Hsa-miR-147a is closely related to miR-210, differing by one nucleotide in the seed region. It has been reported that miR-147a is upregulated in squamous cell carcinoma of the tongue, human gastric cancer, small cell lung cancer, and hepatocellular carcinoma (HCC).^45–48 Like miR-210, miR-147a inhibits cell proliferation by downregulating cell cycle proteins such as pRB, CycB, CycA, and Cdk6.^27,49,50 Here, we analyzed the GEO profile data (GDS3627) and found that the expression level of HOXD-AS1 positively correlated with pRB in NSCLC. In addition, we detected the regulation of pRB by HOXD-AS1 and found that the pRB expression was reduced in HOXD-AS1–knockdown A549 cells. miR-147a inhibitor abrogated the downregulation of pRB by si-HOXD-AS1. Thus, we suggest that miR-147a inhibition abrogates the effect of HOXD-AS1 knockdown on NSCLC cell proliferation by regulating the expression of the cell cycle protein pRB. However, some reports demonstrate that miR-147a affects cell development, migration, and invasion, but they do not report that it has an influence on cell proliferation.^51–53

Taken together, this study demonstrated that HOXD-AS1 was highly expressed in NSCLC tissues.

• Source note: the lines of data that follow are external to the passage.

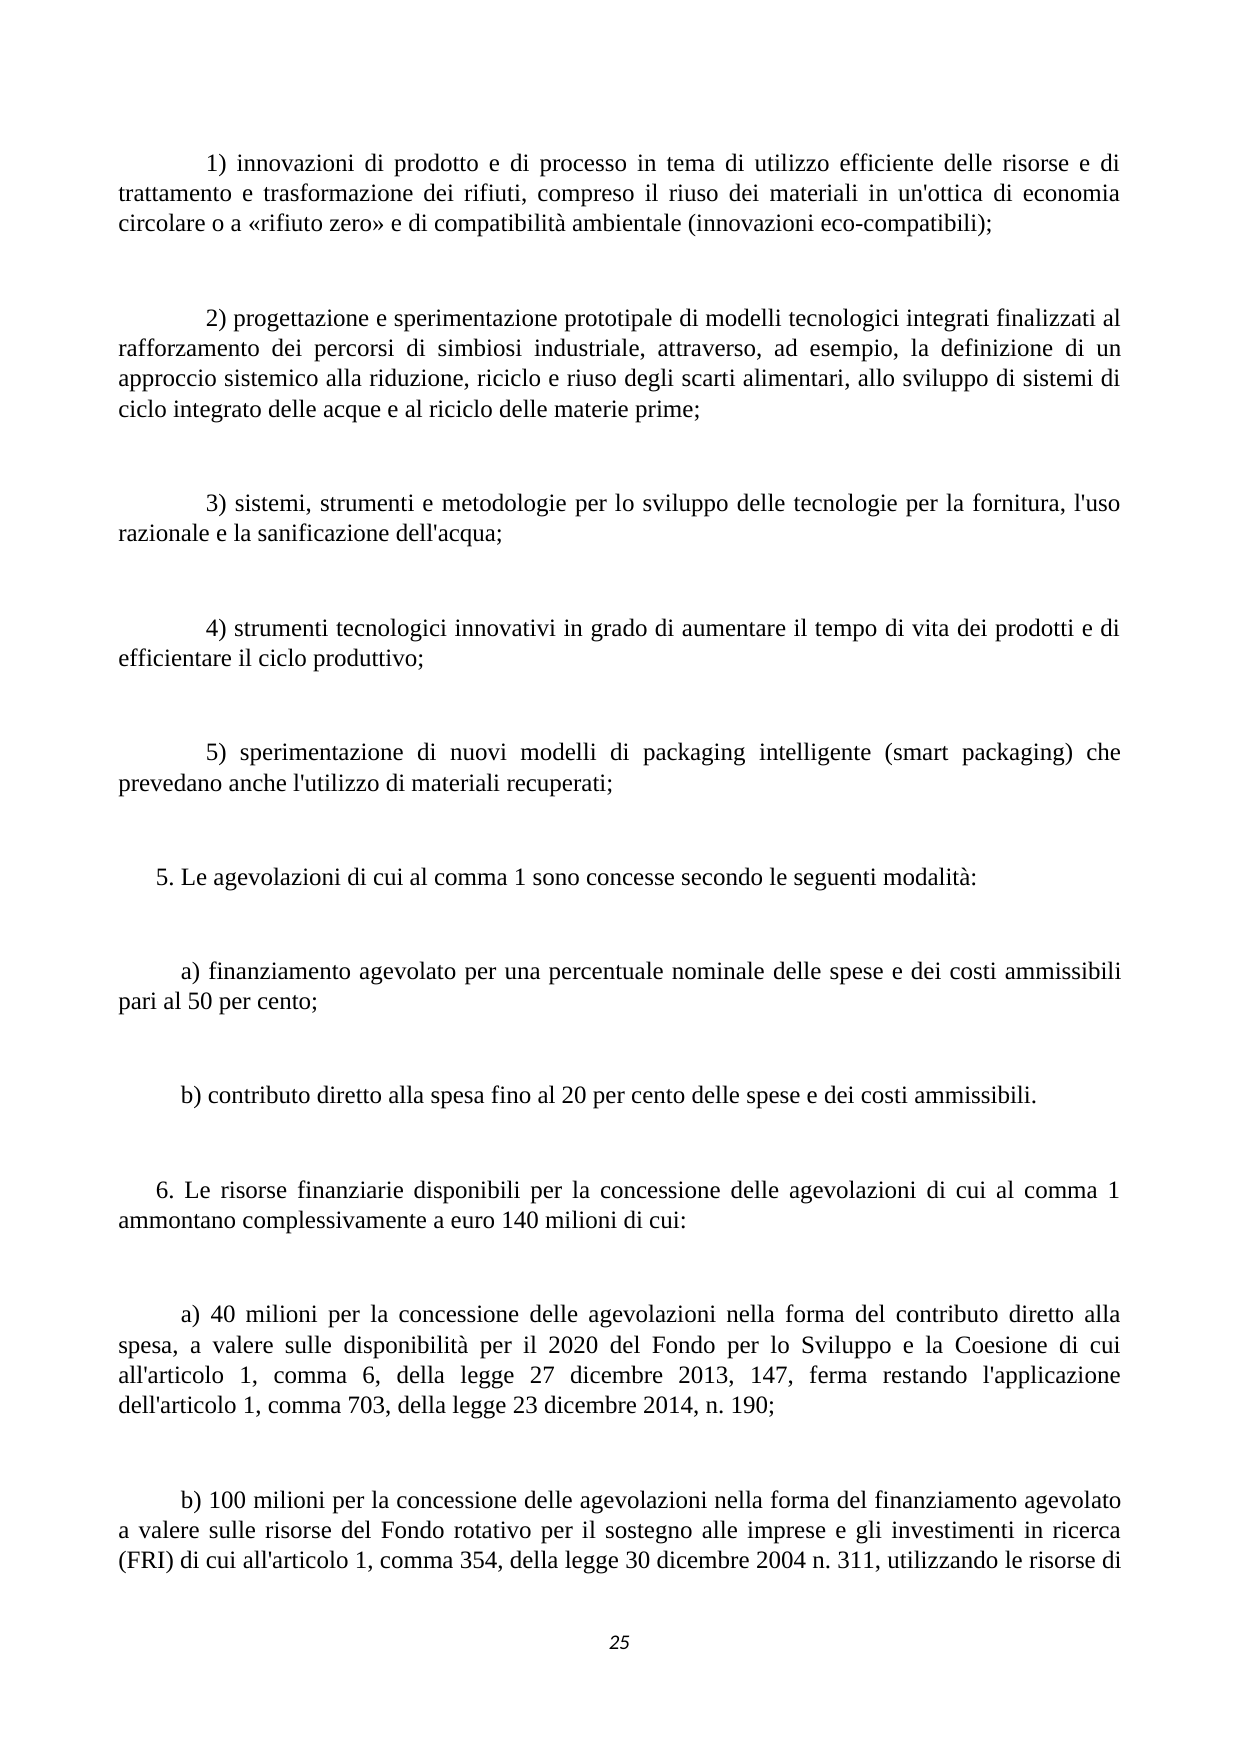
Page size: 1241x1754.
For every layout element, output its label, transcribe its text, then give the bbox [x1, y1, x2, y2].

text a) 40 milioni per la concessione delle agevolazioni nella forma del contributo diretto alla spesa, a valere sulle disponibilità per il 2020 del Fondo per lo Sviluppo e la Coesione di cui all'articolo 1, comma 6, della legge 27 dicembre 2013, 147, ferma restando l'applicazione dell'articolo 1, comma 703, della legge 23 dicembre 2014, n. 190; [118, 1299, 1122, 1419]
text 4) strumenti tecnologici innovativi in grado di aumentare il tempo di vita dei prodotti e di efficientare il ciclo produttivo; [118, 613, 1122, 672]
text 1) innovazioni di prodotto e di processo in tema di utilizzo efficiente delle risorse e di trattamento e trasformazione dei rifiuti, compreso il riuso dei materiali in un'ottica di economia circolare o a «rifiuto zero» e di compatibilità ambientale (innovazioni eco-compatibili); [118, 148, 1122, 237]
text b) contributo diretto alla spesa fino al 20 per cento delle spese e dei costi ammissibili. [118, 1081, 1122, 1109]
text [118, 1485, 1122, 1574]
text a) finanziamento agevolato per una percentuale nominale delle spese e dei costi ammissibili pari al 50 per cento; [118, 956, 1122, 1015]
text 5. Le agevolazioni di cui al comma 1 sono concesse secondo le seguenti modalità: [118, 862, 1122, 891]
text 5) sperimentazione di nuovi modelli di packaging intelligente (smart packaging) che prevedano anche l'utilizzo di materiali recuperati; [118, 737, 1122, 796]
text 2) progettazione e sperimentazione prototipale di modelli tecnologici integrati finalizzati al rafforzamento dei percorsi di simbiosi industriale, attraverso, ad esempio, la definizione di un approccio sistemico alla riduzione, riciclo e riuso degli scarti alimentari, allo sviluppo di sistemi di ciclo integrato delle acque e al riciclo delle materie prime; [118, 303, 1122, 423]
text 6. Le risorse finanziarie disponibili per la concessione delle agevolazioni di cui al comma 1 ammontano complessivamente a euro 140 milioni di cui: [118, 1175, 1122, 1234]
text 3) sistemi, strumenti e metodologie per lo sviluppo delle tecnologie per la fornitura, l'uso razionale e la sanificazione dell'acqua; [118, 488, 1122, 547]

The expression of HOXD-AS1 positively correlated with clinical pathologic characteristics and survival rate in NSCLC. We also found that HOXD-AS1 promoted NSCLC cell proliferation by inhibiting miR-147a. These data provide new insights into NSCLC tumor progression and a novel promising predictive biomarker and potential therapeutic target for NSCLC.

Conclusion

We demonstrate that HOXD-AS1 promotes proliferation and inhibits apoptosis of NSCLC cells. The expression of HOXD-AS1 in NSCLC tumors also correlates with clinical pathologic features such as survival rate, tumor size, stage, and recurrence. We also found that HOXD-AS1 affects miR-147a and pRB expression in NSCLC cells. Our data suggest that HOXD-AS1 might be an oncogenic lncRNA and could be a therapeutic target in NSCLC.

Acknowledgments

This work was supported by the Ministry of Science and Technology of China (Grants 2014BAI02B01 and 2015BAI08B02), the Natural Science Foundation of the Jiangsu Higher Education Institutions of China (Grant No 11KJB180010), and the Large Instruments Open Foundation of Nantong University (Grant No KFJN1701).

Disclosure

The authors report no conflicts of interest in this work.